[[ Records supplied open ]]

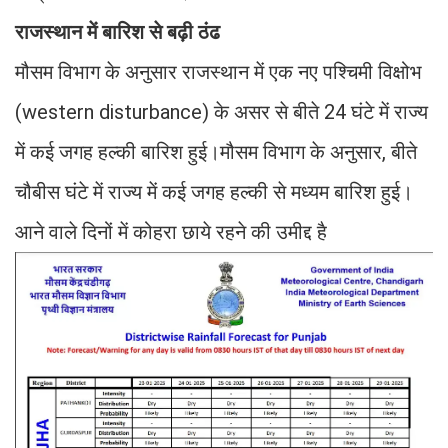
राजस्थान में बारिश से बढ़ी ठंढ
मौसम विभाग के अनुसार राजस्थान में एक नए पश्चिमी विक्षोभ
(western disturbance) के असर से बीते 24 घंटे में राज्य
में कई जगह हल्की बारिश हुई।मौसम विभाग के अनुसार, बीते
चौबीस घंटे में राज्य में कई जगह हल्की से मध्यम बारिश हुई।
आने वाले दिनों में कोहरा छाये रहने की उमीद्द है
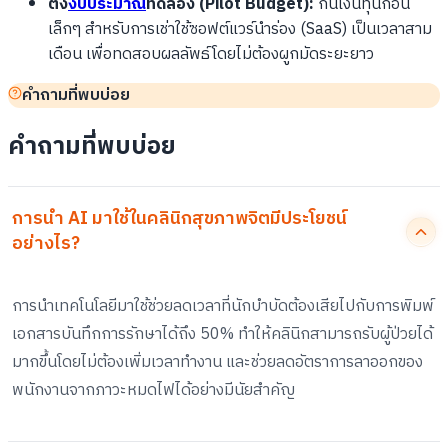
ตั้ง
งบประมาณ
ทดลอง (Pilot Budget):
กันเงินทุนก้อน
เล็กๆ สำหรับการเช่าใช้ซอฟต์แวร์นำร่อง (SaaS) เป็นเวลาสาม
เดือน เพื่อทดสอบผลลัพธ์โดยไม่ต้องผูกมัดระยะยาว
คำถามที่พบบ่อย
คำถามที่พบบ่อย
การนำ AI มาใช้ในคลินิกสุขภาพจิตมีประโยชน์
อย่างไร?
การนำเทคโนโลยีมาใช้ช่วยลดเวลาที่นักบำบัดต้องเสียไปกับการพิมพ์
เอกสารบันทึกการรักษาได้ถึง 50% ทำให้คลินิกสามารถรับผู้ป่วยได้
มากขึ้นโดยไม่ต้องเพิ่มเวลาทำงาน และช่วยลดอัตราการลาออกของ
พนักงานจากภาวะหมดไฟได้อย่างมีนัยสำคัญ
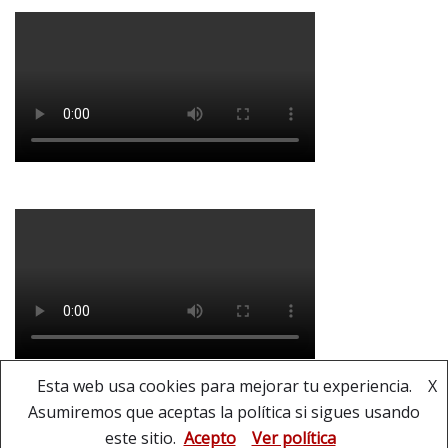
Esta web usa cookies para mejorar tu experiencia.
X
Asumiremos que aceptas la política si sigues usando
Copyright © Banda Municipal de Música de La
este sitio.
Acepto
Ver política
Puebla del Río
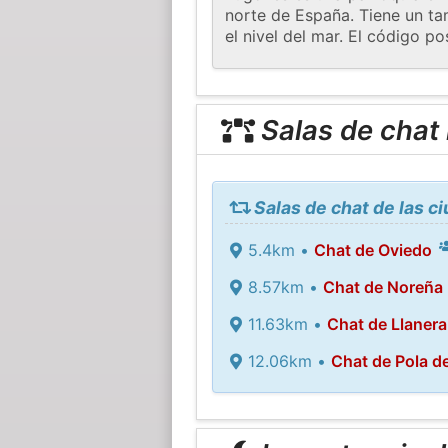
norte de España. Tiene un ta
el nivel del mar. El código 
Salas de chat
Salas de chat de las 
5.4km •
Chat de Oviedo
8.57km •
Chat de Noreña
11.63km •
Chat de Llanera
12.06km •
Chat de Pola de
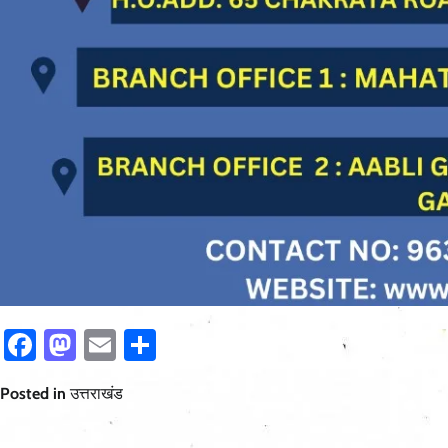
Facebook
Mastodon
Email
Share
Posted in
उत्तराखंड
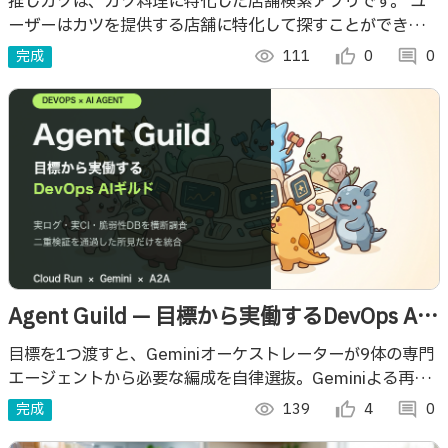
推しカツは、カツ料理に特化した店舗検索アプリです。 ユ
ーザーはカツを提供する店舗に特化して探すことができ、専
門店だけでなく定食屋などの店舗も対象としています。
完成
visibility
111
thumb_up_alt
0
comment
0
Agent Guild — 目標から実働するDevOps AI
ギルド
目標を1つ渡すと、Geminiオーケストレーターが9体の専門
エージェントから必要な編成を自律選抜。Geminiよる再検
証を通過した所見だけを、対応計画にまとめるDevOpsミッ
完成
visibility
139
thumb_up_alt
4
comment
0
ションコントロールです。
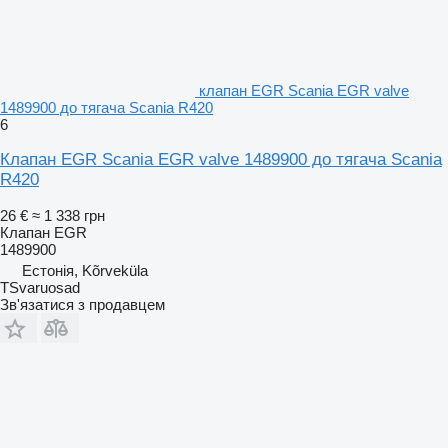
клапан EGR Scania EGR valve
1489900 до тягача Scania R420
6
Клапан EGR Scania EGR valve 1489900 до тягача Scania
R420
26 €
≈ 1 338 грн
Клапан EGR
1489900
Естонія, Kõrveküla
TSvaruosad
Зв'язатися з продавцем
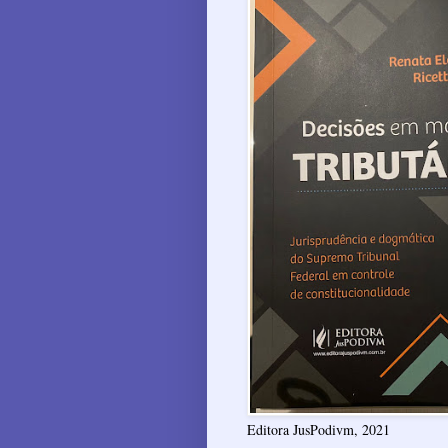
Editora JusPodivm, 2021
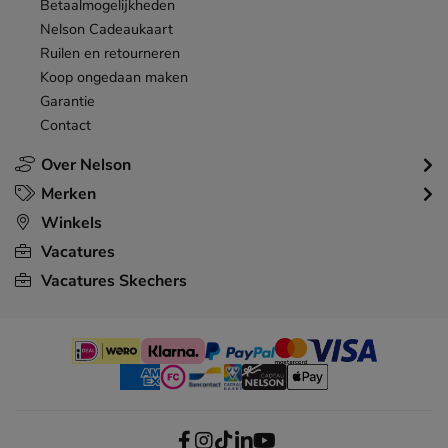
Betaalmogelijkheden
Nelson Cadeaukaart
Ruilen en retourneren
Koop ongedaan maken
Garantie
Contact
Over Nelson
Merken
Winkels
Vacatures
Vacatures Skechers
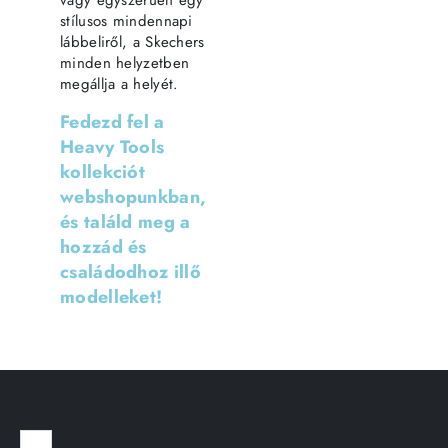
stílusos mindennapi
lábbeliről, a Skechers
minden helyzetben
megállja a helyét.
Fedezd fel a
Heavy Tools
kollekciót
webshopunkban,
és találd meg a
hozzád és
családodhoz illő
modelleket!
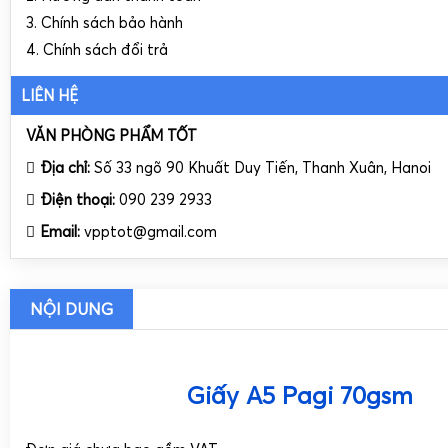
3. Chính sách bảo hành
4. Chính sách đổi trả
LIÊN HỆ
VĂN PHÒNG PHẨM TỐT
Địa chỉ:
Số 33 ngõ 90 Khuất Duy Tiến, Thanh Xuân, Hanoi
Điện thoại:
090 239 2933
Email:
vpptot@gmail.com
NỘI DUNG
Giấy A5 Pagi 70gsm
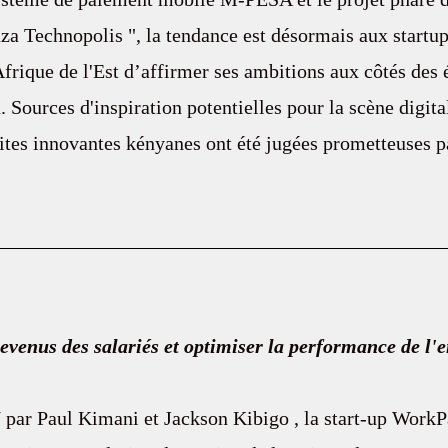
a Technopolis ", la tendance est désormais aux startups
Afrique de l'Est d’affirmer ses ambitions aux côtés des
 Sources d'inspiration potentielles pour la scène digita
ites innovantes kényanes ont été jugées prometteuses p
evenus des salariés et optimiser la performance de l'e
par Paul Kimani et Jackson Kibigo , la start-up WorkPa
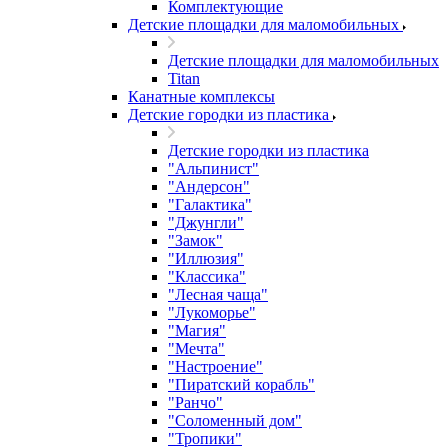
Комплектующие
Детские площадки для маломобильных
Детские площадки для маломобильных
Titan
Канатные комплексы
Детские городки из пластика
Детские городки из пластика
"Альпинист"
"Андерсон"
"Галактика"
"Джунгли"
"Замок"
"Иллюзия"
"Классика"
"Лесная чаща"
"Лукоморье"
"Магия"
"Мечта"
"Настроение"
"Пиратский корабль"
"Ранчо"
"Соломенный дом"
"Тропики"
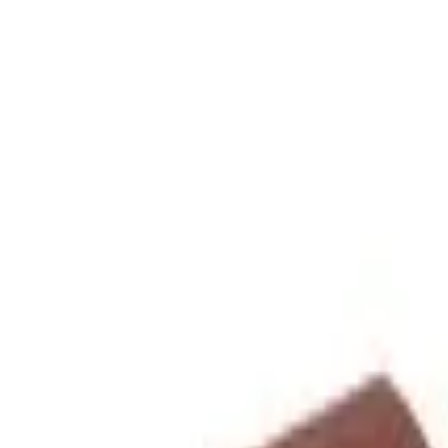
Adicionar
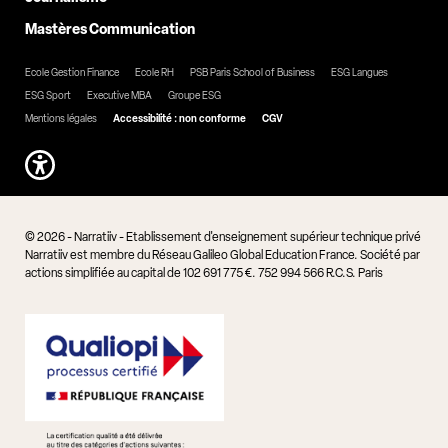
Mastères Communication
Ecole Gestion Finance
Ecole RH
PSB Paris School of Business
ESG Langues
ESG Sport
Executive MBA
Groupe ESG
Mentions légales
Accessibilité : non conforme
CGV
© 2026 - Narratiiv - Etablissement d'enseignement supérieur technique privé
Narratiiv est membre du Réseau Galileo Global Education France. Société par
actions simplifiée au capital de 102 691 775 €. 752 994 566 R.C.S. Paris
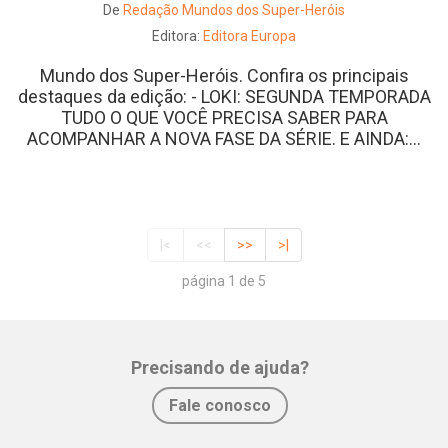
De
Redação Mundos dos Super-Heróis
Editora:
Editora Europa
Mundo dos Super-Heróis. Confira os principais
destaques da edição: - LOKI: SEGUNDA TEMPORADA
TUDO O QUE VOCÊ PRECISA SABER PARA
ACOMPANHAR A NOVA FASE DA SÉRIE. E AINDA:...
|<
<<
>>
>|
página 1 de 5
Precisando de ajuda?
Fale conosco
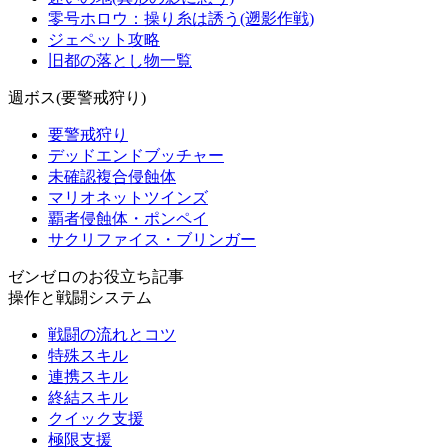
零号ホロウ：操り糸は誘う(遡影作戦)
ジェペット攻略
旧都の落とし物一覧
週ボス(要警戒狩り)
要警戒狩り
デッドエンドブッチャー
未確認複合侵蝕体
マリオネットツインズ
覇者侵蝕体・ポンペイ
サクリファイス・ブリンガー
ゼンゼロのお役立ち記事
操作と戦闘システム
戦闘の流れとコツ
特殊スキル
連携スキル
終結スキル
クイック支援
極限支援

[[ Records supplied closed ]]

Work required => Precisely those lines above that run from the line with "Mastères Communication" up to and including the line with "destaques da edição: - LOKI: SEGUNDA" are to be set down, with the pictures omitted.

Answer for this exercise =>
Mastères Communication
Ecole Gestion Finance
Ecole RH
PSB Paris School of Business
ESG Langues
ESG Sport
Executive MBA
Groupe ESG
Mentions légales
Accessibilité : non conforme
CGV
© 2026 - Narratiiv - Etablissement d'enseignement supérieur technique privé
Narratiiv est membre du Réseau Galileo Global Education France. Société par
actions simplifiée au capital de 102 691 775 €. 752 994 566 R.C.S. Paris
De
Redação Mundos dos Super-Heróis
Editora:
Editora Europa
Mundo dos Super-Heróis. Confira os principais
destaques da edição: - LOKI: SEGUNDA TEMPORADA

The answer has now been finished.